Are you facing issues after updating your WordPress site to the latest version 4.2.1? If you so, then you are not alone. I recently updated my site to the latest version of WordPress and caught up with few errors – Unable to update plugins – when the ‘Plugins’ menu was clicked, I was shown a dialog box requesting FTP login details. It didn’t make sense actually, because the FTP login box should appear when the administrator chooses to auto update a particular plugin. Moreover, the dialog box didn’t allow me to navigate to other sections of WordPress as well. I was also left with few other issues – misalignments of the admin page menus (the main and sub menus had too much of left padding), the visual tab of the post editor didn’t show any text (but text tab showed the html) and was not able to insert image into the post.

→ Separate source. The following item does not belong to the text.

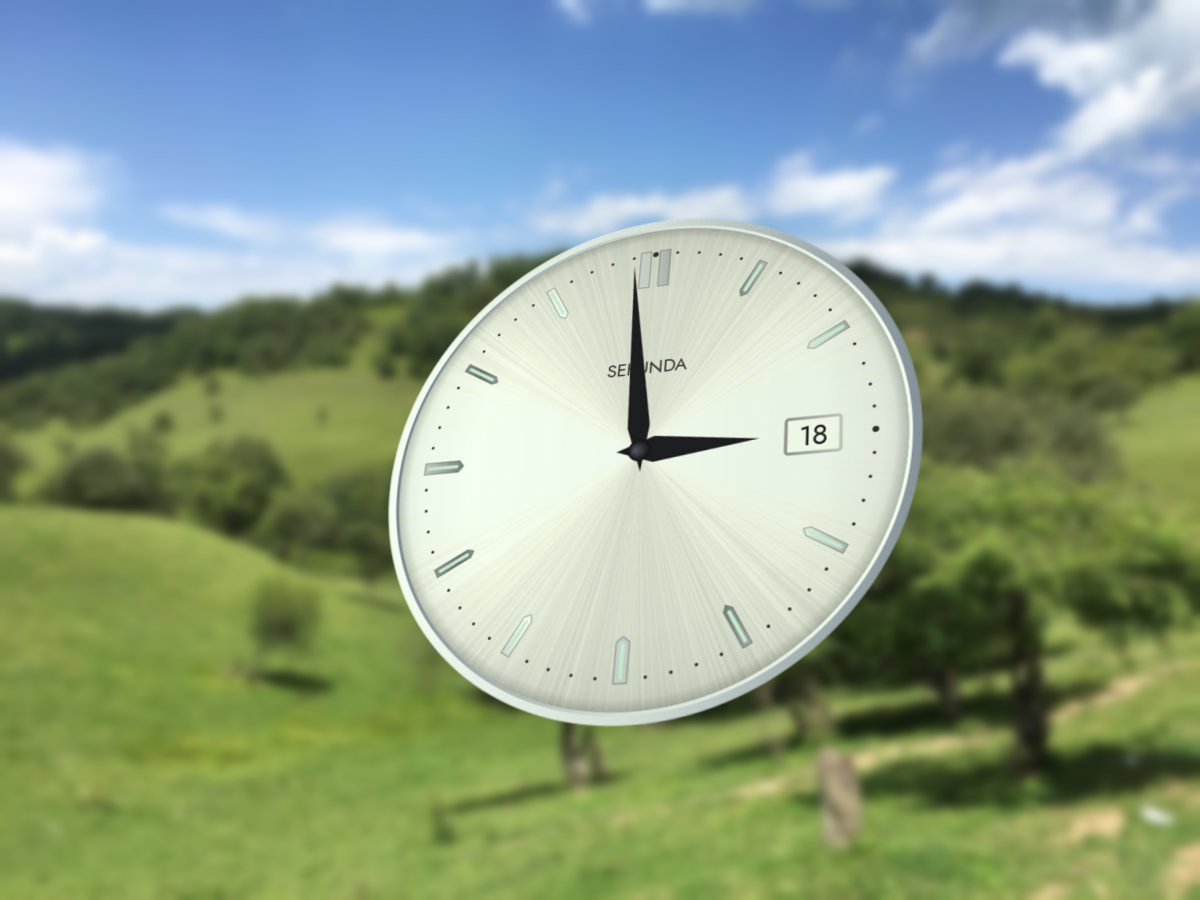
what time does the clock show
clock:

Solution: The issue was not with the WordPress updation and but it was because of caching plugins. I was using WP-Cache and Cloudflare service to cache my WordPress site and those cached pages didn’t reflect the updates (obviously, it will not). To fix the issue, I quickly refreshed the cache stored by WP-Cache plugin and switched On ‘Development Mode’ in CloudFlare plugin and switched it Off after few mins. The issue vanished right away.
Note: The official WordPress codex page does suggest to clear all caches after updating your site.
In future, you can prevent CloudFlare from caching wp-admin pages. To do that, you can add a page rule as below.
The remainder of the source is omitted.